If the git-mirror on the install node is not mirroring the systemd-journal role (added on Tuesday 6/9/2016) ansible-pull will stop working until it is. One way of adding it is with a git pull and tools/pullReqs.sh in the fgci-ansible repo.
New Roles
- hosts-int: populate /etc/hosts with all the hosts from the ansible inventory. Not in ansible-pull yet. #151
Role Updates
- nfs_mount: optionally use the ansible mount module instead of lineinfile (which remains the default) 1
v1.6.0 - Nifty Night Snake
General
The update in #146 means that "pdsh -a" no longer only talks to the compute nodes but to all the nodes in the ansible inventory. Use "pdsh -g compute" to only talk to the compute nodes.
New Roles
- systemd-journal: new role which enables persistent journals stored in /var/log/journal . Because the "systemctl restart systemd-journald" which is needed to have a server write to the permanent log location sometimes fails this change will only be applied on next server reboot or next systemd-journald service restart. 11
Please run bash tools/pullReqs.sh. Or at least update the requirements.yml (and the git mirrors) on the install node. We have not updated local.yml for ansible-pull with the new role systemd-journal, so ansible-pull should keep working. The plan is to make a minor release on Monday the 12th of September to update local.yml.
Role Updates
- arc-client: exclude ca_* packages from nordugrid repo. This role installs the EGI trustanchor repo.
- arc-frontend:
- Address infosys misconfiguration: 8
- collectd: use sha1 checksums when fetching two external scripts (ipmitool.sh and dcmi.sh) 1
- cuda:
- fgci-install:
- fgci-login: use variables to define which IP addresses we change between for the default gateway we send to the dhcp clients 9. The gateway is changed because the install node is setup before the login node.
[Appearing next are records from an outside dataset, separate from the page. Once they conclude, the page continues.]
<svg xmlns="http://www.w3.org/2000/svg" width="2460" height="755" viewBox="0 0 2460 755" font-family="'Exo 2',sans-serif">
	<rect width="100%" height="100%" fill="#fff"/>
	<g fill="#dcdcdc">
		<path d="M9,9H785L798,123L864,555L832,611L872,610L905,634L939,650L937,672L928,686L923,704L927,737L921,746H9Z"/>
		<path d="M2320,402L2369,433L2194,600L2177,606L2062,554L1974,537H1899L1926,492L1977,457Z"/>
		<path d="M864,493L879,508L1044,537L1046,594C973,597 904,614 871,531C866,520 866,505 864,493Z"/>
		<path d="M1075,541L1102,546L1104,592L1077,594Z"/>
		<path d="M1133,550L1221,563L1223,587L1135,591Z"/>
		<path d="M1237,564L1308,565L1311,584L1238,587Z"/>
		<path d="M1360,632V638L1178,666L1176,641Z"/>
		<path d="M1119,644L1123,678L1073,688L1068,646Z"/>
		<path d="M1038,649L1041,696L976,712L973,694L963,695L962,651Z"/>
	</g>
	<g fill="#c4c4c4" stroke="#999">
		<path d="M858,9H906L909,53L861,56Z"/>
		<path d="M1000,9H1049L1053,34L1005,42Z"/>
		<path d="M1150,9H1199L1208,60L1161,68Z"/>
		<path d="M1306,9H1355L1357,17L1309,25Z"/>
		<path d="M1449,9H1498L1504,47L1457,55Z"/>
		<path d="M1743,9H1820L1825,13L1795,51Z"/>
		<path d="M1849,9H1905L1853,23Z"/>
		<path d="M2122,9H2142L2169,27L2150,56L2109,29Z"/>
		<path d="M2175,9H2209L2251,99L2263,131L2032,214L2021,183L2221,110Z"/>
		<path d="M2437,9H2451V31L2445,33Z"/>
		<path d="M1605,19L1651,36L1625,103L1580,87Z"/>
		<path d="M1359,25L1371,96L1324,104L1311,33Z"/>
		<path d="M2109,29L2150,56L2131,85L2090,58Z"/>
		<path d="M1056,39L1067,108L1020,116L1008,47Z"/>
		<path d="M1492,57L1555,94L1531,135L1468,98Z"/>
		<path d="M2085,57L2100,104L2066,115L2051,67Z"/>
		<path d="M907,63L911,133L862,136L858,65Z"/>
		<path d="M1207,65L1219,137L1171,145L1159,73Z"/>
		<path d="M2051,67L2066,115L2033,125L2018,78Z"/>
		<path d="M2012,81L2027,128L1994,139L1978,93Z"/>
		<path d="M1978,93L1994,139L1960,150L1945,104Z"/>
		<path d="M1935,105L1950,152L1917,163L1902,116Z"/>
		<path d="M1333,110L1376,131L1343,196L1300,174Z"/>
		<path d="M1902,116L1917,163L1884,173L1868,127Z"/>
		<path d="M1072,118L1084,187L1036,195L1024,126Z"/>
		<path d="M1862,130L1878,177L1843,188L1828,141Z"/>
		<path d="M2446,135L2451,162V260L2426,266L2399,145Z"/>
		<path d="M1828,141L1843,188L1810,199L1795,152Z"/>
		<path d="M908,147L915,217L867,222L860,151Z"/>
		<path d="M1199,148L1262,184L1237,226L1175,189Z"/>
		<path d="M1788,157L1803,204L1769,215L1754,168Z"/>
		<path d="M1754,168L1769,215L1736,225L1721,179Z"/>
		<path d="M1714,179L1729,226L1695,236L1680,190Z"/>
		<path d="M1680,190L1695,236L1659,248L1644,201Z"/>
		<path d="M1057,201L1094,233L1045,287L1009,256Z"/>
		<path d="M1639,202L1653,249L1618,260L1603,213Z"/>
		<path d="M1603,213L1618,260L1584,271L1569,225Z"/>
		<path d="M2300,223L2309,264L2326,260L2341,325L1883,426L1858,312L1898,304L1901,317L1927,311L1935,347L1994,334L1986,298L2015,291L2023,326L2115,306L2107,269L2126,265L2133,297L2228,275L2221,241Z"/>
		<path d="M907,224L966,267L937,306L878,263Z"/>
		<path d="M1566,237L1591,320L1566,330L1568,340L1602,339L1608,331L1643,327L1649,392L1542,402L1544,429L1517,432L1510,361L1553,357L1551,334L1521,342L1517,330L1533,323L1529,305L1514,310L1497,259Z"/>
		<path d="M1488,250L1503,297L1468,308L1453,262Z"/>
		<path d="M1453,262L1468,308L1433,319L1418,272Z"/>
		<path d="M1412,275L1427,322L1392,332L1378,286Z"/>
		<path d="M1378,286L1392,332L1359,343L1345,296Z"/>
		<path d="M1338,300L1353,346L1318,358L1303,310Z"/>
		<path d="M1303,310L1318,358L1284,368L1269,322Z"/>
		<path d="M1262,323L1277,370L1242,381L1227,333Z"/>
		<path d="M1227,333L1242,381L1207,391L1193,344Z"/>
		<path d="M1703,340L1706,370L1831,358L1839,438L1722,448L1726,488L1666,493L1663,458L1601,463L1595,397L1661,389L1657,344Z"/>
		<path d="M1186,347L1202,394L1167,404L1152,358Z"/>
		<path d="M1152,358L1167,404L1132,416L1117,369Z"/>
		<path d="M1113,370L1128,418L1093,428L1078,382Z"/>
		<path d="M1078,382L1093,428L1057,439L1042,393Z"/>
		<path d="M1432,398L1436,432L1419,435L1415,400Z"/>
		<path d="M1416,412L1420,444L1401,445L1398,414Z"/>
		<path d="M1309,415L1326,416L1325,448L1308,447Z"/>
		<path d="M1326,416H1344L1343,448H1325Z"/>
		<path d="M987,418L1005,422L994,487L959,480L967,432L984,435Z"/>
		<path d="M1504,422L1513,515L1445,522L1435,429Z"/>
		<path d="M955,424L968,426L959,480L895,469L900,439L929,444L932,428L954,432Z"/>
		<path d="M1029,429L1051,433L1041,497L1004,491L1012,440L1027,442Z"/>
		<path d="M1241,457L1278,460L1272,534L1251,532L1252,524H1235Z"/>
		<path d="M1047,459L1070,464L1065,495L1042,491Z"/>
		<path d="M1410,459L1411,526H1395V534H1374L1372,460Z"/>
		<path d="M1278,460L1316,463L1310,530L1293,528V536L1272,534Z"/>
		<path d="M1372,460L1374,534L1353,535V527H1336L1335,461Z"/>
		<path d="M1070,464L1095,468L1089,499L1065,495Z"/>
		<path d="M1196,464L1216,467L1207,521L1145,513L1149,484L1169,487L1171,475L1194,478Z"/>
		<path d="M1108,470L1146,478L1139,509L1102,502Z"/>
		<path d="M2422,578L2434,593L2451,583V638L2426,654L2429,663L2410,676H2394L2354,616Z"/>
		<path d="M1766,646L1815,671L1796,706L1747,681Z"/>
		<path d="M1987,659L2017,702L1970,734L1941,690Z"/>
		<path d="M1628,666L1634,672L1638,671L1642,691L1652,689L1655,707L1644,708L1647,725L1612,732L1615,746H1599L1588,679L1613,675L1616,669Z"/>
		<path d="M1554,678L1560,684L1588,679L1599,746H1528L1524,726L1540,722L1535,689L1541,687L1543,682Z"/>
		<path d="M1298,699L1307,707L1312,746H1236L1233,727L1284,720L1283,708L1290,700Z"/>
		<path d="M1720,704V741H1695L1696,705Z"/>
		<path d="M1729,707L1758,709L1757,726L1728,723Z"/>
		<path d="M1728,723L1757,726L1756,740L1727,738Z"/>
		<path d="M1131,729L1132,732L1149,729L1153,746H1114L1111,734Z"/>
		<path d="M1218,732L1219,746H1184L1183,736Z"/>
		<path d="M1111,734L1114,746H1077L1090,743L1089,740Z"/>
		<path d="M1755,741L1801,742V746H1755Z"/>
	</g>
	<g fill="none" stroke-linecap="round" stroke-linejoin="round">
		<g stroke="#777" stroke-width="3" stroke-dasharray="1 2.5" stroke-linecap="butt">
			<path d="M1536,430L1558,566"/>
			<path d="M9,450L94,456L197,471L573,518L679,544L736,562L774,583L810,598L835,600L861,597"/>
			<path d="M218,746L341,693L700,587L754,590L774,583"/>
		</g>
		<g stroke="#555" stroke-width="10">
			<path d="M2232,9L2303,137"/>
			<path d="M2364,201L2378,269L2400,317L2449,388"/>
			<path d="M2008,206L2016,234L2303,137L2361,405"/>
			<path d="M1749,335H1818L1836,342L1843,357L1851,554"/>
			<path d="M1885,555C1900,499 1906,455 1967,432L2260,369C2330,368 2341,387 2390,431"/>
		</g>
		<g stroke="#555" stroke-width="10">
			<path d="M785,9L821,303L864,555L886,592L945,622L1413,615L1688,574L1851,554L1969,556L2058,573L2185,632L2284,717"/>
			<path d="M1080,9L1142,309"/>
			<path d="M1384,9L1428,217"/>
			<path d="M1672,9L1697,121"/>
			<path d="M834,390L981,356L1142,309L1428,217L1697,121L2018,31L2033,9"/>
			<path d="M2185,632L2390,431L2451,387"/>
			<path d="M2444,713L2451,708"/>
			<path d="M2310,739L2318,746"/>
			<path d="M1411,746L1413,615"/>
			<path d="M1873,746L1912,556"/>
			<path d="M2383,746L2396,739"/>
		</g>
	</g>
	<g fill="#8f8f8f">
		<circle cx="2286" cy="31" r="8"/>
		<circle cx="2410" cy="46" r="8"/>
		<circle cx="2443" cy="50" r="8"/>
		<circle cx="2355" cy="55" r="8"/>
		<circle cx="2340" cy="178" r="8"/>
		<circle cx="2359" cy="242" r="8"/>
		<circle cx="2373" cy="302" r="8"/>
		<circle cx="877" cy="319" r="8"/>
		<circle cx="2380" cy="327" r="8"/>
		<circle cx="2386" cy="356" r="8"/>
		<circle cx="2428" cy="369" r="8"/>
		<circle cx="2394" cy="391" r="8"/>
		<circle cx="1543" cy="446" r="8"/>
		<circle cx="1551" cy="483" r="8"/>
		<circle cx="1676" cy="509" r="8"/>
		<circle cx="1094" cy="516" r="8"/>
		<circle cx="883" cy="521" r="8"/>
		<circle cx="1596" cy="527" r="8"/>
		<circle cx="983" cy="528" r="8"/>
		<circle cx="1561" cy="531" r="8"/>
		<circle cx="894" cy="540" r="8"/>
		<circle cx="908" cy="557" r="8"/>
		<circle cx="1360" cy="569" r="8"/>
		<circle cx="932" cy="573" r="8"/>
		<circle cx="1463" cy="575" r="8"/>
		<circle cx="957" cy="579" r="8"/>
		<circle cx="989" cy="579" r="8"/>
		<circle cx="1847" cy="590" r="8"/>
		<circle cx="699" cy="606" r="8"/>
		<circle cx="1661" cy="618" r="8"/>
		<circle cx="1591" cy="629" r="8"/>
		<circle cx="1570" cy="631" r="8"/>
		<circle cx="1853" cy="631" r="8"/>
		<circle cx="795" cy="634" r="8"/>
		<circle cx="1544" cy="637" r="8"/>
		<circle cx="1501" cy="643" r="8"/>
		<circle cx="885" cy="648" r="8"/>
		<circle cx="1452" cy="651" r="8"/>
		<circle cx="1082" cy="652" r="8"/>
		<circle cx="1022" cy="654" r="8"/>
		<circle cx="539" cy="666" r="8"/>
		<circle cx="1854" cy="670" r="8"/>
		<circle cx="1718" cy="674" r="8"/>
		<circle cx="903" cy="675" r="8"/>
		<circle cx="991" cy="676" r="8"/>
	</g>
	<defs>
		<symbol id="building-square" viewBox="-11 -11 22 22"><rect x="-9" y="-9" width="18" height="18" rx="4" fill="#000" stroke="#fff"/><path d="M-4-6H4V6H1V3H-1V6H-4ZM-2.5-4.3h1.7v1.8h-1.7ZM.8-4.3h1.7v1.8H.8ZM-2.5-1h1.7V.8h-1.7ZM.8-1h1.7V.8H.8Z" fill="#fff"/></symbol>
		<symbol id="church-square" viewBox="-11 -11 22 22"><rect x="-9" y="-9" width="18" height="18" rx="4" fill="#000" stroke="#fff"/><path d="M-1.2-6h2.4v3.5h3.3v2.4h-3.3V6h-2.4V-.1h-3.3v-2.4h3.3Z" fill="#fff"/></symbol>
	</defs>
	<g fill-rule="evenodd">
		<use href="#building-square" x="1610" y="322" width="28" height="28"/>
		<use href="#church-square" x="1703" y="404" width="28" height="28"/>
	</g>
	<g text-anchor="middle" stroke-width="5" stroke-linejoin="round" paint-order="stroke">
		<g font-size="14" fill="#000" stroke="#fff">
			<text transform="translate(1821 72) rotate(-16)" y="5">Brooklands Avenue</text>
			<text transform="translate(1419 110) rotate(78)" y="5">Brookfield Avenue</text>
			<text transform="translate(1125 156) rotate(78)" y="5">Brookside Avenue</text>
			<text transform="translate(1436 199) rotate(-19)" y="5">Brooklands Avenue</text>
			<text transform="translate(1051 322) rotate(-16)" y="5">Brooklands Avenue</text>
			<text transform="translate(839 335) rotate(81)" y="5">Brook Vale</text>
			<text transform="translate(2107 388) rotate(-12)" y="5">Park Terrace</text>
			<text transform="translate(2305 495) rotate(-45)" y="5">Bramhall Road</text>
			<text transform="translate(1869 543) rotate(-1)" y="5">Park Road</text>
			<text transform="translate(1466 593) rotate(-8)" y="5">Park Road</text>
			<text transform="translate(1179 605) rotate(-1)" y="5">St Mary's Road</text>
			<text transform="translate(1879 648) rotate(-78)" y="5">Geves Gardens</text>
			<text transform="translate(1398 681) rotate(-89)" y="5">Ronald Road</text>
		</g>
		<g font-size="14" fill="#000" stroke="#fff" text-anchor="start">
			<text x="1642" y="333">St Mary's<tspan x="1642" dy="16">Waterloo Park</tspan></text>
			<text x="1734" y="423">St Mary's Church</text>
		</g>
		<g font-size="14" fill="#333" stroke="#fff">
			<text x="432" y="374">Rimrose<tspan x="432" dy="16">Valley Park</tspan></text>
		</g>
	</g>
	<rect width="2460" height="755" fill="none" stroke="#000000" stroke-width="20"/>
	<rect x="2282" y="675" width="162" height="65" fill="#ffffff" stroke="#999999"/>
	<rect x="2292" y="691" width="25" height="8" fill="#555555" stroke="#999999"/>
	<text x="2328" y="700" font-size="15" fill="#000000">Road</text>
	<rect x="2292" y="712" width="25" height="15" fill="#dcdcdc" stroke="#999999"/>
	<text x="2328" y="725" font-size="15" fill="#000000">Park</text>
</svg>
So in the meantime (when there is no login node) - we use the install node as the gateway.
- flowdock:
- changed tag to "always" on all playbooks except in compute.yml - meaning the flowdock role will always run (and send FGCI admins a notification that the playbook was run).
- more tags (git_head, vendor and dist)
- pdsh: change to use /etc/genders instead of /etc/machines #146.
- pxe_config:
- slurm:
- delegate starting munged from service.yml to the slurm accounting host 3.
- use vars/ directory for more EL6/EL7 differences
- removed some debug tasks
- more thorough testing of this role is enabled.